# RECORD EXTRACTS:
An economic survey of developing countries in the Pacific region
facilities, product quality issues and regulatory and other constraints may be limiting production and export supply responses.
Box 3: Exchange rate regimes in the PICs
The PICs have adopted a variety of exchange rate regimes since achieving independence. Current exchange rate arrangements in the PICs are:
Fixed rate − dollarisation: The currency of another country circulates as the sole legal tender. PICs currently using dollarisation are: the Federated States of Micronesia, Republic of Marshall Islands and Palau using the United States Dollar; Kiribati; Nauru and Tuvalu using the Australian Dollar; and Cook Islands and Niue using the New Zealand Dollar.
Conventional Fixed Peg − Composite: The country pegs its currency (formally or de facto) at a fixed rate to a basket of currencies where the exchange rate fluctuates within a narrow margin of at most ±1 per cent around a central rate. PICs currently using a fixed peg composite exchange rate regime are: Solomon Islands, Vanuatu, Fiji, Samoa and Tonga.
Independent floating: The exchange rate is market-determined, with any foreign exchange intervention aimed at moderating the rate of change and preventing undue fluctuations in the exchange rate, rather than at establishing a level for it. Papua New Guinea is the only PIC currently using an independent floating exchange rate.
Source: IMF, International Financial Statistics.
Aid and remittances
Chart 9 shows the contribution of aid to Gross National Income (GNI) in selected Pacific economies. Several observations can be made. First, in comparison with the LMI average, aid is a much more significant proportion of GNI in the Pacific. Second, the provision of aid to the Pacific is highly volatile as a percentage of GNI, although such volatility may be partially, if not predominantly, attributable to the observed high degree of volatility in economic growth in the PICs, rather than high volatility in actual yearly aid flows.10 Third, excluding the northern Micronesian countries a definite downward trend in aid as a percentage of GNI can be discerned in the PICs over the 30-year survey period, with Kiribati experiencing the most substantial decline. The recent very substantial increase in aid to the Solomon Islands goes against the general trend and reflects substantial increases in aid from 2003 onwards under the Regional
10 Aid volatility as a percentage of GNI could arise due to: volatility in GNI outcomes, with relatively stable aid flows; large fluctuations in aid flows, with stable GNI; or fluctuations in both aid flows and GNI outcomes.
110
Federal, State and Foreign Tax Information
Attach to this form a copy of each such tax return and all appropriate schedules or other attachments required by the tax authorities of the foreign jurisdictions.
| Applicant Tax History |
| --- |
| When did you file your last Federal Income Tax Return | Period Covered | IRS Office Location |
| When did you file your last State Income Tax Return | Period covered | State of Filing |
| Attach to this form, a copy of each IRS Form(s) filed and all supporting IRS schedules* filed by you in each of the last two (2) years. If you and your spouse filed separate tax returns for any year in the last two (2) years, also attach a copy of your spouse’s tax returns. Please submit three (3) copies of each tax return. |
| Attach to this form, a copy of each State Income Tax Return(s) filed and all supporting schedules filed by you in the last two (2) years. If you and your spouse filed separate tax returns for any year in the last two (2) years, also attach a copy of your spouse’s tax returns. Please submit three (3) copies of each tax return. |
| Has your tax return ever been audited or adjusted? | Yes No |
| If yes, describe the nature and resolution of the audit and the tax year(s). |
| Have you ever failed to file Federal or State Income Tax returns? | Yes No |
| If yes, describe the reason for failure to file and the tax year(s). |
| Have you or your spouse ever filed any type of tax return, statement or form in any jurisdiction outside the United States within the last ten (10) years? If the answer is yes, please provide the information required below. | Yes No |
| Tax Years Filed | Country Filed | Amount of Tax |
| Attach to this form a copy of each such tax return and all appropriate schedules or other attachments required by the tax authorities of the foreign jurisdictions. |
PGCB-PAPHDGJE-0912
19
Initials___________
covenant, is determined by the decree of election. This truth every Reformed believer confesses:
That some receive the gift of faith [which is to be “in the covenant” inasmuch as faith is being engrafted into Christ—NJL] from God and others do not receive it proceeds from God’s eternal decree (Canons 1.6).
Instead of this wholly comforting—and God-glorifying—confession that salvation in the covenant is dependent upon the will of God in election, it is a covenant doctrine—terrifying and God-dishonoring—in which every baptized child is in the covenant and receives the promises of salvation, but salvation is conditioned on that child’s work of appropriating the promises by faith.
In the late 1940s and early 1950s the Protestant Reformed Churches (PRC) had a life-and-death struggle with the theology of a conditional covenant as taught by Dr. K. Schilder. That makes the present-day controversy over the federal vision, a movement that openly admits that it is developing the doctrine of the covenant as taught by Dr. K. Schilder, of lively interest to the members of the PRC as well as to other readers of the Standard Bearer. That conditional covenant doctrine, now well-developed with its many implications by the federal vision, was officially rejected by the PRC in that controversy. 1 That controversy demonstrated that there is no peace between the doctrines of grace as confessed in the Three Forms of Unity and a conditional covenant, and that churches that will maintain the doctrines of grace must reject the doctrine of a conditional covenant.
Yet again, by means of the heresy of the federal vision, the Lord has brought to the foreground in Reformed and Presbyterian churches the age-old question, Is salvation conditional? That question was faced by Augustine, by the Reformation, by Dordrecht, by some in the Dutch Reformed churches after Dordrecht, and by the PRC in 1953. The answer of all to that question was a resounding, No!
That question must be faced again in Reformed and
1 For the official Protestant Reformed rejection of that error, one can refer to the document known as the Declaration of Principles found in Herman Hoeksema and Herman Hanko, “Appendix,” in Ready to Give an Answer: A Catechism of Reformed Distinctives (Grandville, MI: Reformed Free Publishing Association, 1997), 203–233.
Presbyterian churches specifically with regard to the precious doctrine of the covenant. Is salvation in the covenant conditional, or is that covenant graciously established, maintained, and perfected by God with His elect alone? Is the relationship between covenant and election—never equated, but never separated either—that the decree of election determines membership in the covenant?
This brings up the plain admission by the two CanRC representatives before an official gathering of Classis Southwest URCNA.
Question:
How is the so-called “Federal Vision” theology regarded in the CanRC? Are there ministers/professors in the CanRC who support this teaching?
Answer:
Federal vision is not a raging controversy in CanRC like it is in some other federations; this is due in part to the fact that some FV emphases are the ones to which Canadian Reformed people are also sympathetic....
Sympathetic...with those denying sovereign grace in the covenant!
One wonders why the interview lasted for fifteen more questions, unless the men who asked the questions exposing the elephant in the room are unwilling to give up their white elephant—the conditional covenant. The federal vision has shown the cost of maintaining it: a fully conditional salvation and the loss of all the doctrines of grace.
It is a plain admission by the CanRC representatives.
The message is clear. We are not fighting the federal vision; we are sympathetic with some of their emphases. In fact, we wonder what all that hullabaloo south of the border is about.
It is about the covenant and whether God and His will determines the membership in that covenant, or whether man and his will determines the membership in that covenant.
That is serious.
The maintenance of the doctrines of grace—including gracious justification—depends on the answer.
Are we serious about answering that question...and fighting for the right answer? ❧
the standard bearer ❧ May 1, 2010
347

# EXERCISE AIM:
Transcribe exactly the line containing "This brings up" along with all later lines of the material, through its last line. Add nothing.

# YOUR SOLUTION:
This brings up the plain admission by the two CanRC representatives before an official gathering of Classis Southwest URCNA.
Question:
How is the so-called “Federal Vision” theology regarded in the CanRC? Are there ministers/professors in the CanRC who support this teaching?
Answer:
Federal vision is not a raging controversy in CanRC like it is in some other federations; this is due in part to the fact that some FV emphases are the ones to which Canadian Reformed people are also sympathetic....
Sympathetic...with those denying sovereign grace in the covenant!
One wonders why the interview lasted for fifteen more questions, unless the men who asked the questions exposing the elephant in the room are unwilling to give up their white elephant—the conditional covenant. The federal vision has shown the cost of maintaining it: a fully conditional salvation and the loss of all the doctrines of grace.
It is a plain admission by the CanRC representatives.
The message is clear. We are not fighting the federal vision; we are sympathetic with some of their emphases. In fact, we wonder what all that hullabaloo south of the border is about.
It is about the covenant and whether God and His will determines the membership in that covenant, or whether man and his will determines the membership in that covenant.
That is serious.
The maintenance of the doctrines of grace—including gracious justification—depends on the answer.
Are we serious about answering that question...and fighting for the right answer? ❧
the standard bearer ❧ May 1, 2010
347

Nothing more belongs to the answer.